» **Required action**
From the first line to the last, copy the material word for word; pictures stay out.

─── Available data

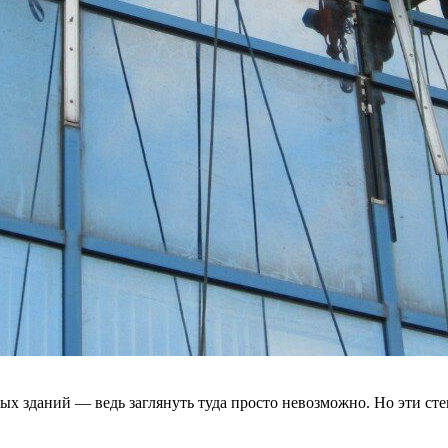
ных зданий — ведь заглянуть туда просто невозможно. Но эти с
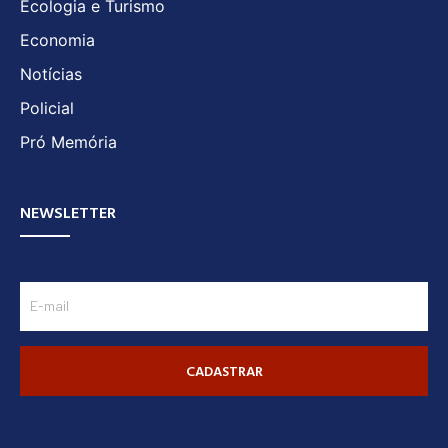
Ecologia e Turismo
Economia
Notícias
Policial
Pró Memória
NEWSLETTER
CADASTRAR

──────

» **Result of the task**
ных зданий — ведь заглянуть туда просто невозможно. Но эти с
Ecologia e Turismo
Economia
Notícias
Policial
Pró Memória
NEWSLETTER
CADASTRAR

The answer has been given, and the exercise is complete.